╭─ DATA TO USE

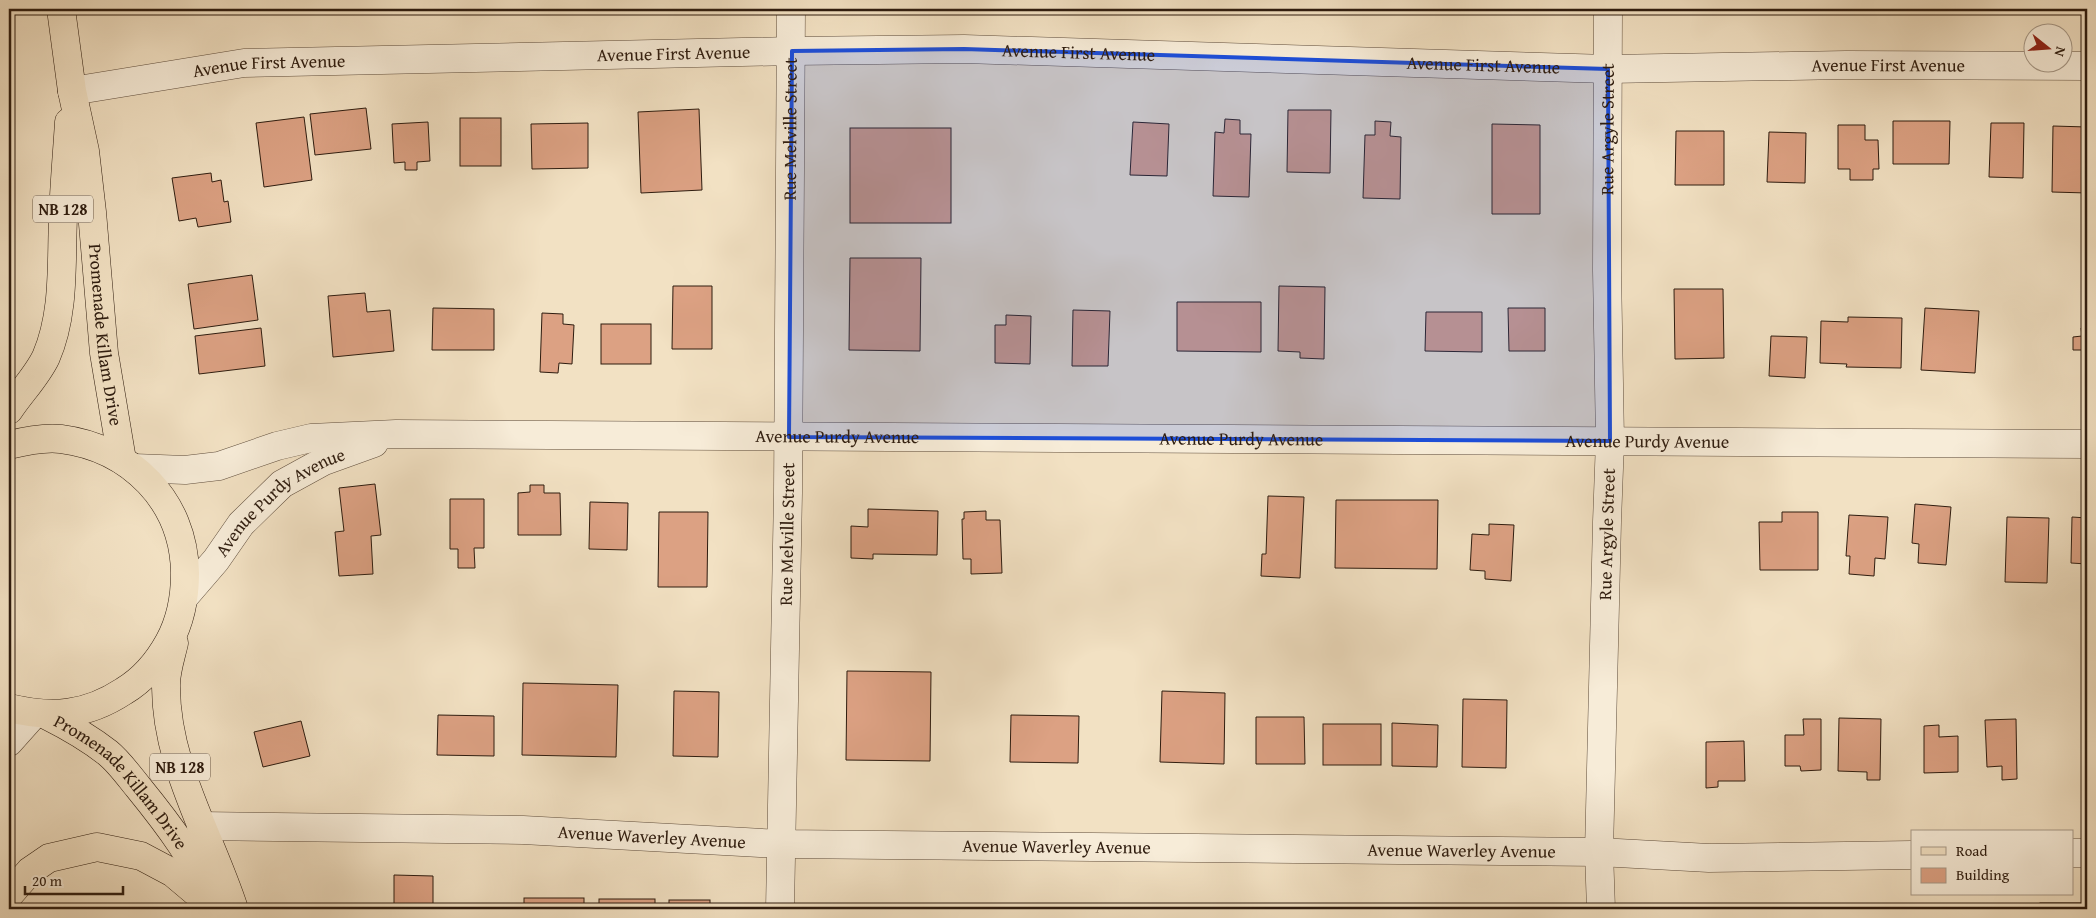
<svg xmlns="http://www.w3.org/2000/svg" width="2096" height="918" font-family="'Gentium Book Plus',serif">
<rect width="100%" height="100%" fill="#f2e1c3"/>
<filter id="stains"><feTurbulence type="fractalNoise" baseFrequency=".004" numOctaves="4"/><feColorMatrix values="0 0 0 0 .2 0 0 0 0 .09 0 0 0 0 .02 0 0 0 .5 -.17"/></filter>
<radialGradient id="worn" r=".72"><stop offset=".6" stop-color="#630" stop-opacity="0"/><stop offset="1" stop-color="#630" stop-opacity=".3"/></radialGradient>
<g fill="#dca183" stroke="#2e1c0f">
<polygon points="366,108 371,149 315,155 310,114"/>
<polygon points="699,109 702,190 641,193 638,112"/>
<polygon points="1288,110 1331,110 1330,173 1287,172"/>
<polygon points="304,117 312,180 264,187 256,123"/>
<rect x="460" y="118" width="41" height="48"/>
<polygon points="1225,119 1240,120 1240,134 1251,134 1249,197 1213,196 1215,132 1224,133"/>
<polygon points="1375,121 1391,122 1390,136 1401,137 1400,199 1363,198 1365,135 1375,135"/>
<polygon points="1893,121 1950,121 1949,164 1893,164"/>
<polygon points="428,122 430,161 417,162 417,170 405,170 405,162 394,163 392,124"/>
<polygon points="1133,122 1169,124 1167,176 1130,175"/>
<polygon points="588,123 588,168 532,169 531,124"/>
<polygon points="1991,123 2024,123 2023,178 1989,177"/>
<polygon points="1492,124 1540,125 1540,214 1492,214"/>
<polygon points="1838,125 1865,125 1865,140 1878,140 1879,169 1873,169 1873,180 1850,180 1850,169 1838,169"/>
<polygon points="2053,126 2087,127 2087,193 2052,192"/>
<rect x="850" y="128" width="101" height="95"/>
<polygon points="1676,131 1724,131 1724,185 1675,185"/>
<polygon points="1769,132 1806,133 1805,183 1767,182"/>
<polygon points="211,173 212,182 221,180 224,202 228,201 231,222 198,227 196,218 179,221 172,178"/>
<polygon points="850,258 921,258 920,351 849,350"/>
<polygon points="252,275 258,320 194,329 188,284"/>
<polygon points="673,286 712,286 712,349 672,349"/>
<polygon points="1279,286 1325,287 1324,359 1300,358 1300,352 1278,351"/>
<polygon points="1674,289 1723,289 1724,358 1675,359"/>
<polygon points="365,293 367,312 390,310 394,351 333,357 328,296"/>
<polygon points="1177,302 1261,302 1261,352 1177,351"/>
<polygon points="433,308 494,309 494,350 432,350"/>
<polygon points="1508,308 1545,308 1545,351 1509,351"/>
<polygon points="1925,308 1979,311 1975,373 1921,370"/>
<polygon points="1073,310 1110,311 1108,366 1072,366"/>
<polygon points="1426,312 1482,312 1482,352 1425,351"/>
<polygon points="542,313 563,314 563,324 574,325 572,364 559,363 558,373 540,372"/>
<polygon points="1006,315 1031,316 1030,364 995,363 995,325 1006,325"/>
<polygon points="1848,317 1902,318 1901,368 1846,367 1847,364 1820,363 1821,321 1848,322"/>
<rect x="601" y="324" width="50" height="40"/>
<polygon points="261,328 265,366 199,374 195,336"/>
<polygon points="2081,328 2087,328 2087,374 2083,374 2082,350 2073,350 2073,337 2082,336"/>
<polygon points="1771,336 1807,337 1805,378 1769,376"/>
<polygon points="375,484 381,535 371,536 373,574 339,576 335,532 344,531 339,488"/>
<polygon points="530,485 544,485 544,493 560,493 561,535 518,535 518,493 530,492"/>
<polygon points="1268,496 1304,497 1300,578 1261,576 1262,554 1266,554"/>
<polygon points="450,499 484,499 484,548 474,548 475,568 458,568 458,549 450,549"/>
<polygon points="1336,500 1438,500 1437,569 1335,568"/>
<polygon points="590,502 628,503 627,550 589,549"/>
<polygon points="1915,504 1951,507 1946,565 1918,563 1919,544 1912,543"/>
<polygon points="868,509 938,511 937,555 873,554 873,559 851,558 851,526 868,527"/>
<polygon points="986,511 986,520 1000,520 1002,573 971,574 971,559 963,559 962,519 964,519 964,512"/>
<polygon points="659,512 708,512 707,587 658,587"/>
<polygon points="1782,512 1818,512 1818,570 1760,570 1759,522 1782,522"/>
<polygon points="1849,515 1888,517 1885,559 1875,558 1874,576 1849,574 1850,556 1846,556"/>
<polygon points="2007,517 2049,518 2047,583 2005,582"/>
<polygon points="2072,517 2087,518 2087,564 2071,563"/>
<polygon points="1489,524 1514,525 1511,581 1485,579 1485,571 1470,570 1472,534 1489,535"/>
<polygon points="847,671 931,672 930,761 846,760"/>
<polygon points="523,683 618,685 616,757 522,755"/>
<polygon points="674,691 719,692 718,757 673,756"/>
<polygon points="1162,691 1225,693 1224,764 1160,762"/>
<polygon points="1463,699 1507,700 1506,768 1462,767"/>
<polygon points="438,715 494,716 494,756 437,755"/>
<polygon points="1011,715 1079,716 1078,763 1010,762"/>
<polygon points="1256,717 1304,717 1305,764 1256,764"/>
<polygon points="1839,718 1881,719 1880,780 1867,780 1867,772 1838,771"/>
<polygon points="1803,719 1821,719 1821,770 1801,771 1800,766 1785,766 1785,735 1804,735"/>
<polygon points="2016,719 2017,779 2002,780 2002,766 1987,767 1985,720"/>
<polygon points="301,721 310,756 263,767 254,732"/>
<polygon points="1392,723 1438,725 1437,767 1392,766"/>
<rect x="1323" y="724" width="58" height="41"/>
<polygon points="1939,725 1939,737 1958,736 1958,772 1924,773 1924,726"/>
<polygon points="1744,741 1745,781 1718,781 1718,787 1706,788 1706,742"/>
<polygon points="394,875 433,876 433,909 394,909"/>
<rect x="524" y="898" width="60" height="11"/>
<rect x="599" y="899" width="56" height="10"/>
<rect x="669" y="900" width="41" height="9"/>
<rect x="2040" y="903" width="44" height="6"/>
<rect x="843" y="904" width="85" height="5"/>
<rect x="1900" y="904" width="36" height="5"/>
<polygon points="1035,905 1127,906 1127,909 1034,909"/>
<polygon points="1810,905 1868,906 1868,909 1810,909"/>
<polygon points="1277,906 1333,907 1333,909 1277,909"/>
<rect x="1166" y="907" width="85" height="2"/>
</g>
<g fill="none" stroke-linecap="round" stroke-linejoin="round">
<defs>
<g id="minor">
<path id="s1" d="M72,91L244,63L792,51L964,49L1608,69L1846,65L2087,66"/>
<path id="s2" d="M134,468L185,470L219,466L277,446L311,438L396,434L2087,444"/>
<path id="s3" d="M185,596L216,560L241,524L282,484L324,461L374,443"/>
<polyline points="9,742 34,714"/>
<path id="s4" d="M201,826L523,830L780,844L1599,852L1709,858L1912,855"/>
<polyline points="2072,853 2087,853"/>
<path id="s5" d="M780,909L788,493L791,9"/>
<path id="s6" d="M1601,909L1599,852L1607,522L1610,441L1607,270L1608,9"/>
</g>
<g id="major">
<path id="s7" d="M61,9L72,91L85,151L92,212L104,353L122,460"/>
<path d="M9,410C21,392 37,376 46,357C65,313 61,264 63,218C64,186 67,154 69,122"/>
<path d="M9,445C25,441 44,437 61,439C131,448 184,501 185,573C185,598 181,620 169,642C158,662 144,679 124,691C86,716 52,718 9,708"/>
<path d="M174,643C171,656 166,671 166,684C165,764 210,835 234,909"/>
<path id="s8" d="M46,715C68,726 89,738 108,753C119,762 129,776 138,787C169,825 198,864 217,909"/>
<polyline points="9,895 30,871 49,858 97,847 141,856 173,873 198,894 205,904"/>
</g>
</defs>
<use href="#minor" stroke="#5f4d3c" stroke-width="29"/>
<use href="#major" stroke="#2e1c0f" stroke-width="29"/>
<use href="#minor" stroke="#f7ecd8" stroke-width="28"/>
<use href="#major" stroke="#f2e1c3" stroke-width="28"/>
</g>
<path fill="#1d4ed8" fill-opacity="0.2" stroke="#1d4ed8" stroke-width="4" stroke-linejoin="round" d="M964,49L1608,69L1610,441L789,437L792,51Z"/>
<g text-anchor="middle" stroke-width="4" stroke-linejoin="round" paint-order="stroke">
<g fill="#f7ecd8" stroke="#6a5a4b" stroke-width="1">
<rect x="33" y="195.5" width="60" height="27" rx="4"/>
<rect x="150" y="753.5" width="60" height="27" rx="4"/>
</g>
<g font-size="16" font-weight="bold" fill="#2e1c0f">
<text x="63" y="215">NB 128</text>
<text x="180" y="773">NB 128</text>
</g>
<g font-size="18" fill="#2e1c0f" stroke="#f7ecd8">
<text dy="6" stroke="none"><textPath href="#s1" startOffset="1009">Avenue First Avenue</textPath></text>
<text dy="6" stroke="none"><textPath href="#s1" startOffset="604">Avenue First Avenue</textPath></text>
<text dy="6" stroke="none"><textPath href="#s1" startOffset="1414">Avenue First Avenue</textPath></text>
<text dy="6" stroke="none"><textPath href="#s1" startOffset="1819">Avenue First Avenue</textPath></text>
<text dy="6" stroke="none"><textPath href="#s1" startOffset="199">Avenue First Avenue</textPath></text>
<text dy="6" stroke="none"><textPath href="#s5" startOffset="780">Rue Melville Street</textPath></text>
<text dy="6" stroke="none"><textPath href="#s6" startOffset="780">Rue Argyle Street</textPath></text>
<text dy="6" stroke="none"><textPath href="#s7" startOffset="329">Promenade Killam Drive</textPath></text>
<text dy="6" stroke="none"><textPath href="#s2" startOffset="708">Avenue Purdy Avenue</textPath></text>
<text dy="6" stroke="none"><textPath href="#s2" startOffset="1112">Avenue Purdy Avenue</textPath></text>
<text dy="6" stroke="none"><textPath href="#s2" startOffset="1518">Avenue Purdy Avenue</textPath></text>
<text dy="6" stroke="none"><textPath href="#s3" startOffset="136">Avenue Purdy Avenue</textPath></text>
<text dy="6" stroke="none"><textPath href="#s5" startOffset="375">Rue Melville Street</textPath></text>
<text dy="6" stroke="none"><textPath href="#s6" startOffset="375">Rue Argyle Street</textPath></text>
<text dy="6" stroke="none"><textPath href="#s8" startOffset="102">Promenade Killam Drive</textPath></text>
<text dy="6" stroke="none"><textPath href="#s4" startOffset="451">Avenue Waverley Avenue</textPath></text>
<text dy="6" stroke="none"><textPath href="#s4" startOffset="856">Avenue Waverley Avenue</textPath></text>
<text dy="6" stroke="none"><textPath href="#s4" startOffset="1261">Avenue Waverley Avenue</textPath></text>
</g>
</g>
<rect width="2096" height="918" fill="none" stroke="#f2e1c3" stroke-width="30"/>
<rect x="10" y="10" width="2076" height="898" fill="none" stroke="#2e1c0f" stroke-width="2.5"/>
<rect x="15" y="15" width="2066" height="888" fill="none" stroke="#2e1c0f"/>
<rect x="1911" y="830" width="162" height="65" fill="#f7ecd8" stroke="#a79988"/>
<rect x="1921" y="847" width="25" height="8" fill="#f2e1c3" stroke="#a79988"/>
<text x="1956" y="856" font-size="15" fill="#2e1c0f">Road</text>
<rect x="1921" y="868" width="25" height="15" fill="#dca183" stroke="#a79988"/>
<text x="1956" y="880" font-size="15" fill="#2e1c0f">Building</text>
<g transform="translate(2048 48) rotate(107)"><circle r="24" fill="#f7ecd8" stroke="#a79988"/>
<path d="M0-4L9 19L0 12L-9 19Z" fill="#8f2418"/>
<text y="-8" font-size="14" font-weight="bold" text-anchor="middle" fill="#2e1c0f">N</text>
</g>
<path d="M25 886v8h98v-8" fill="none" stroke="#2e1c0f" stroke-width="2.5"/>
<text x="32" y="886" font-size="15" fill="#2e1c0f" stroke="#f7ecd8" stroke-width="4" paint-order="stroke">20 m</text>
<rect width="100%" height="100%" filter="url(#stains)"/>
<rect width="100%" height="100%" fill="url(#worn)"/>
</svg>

╰─

Gather every line from the entries above where the word "weight" appears, and copy them.

<g font-size="16" font-weight="bold" fill="#2e1c0f">
<text y="-8" font-size="14" font-weight="bold" text-anchor="middle" fill="#2e1c0f">N</text>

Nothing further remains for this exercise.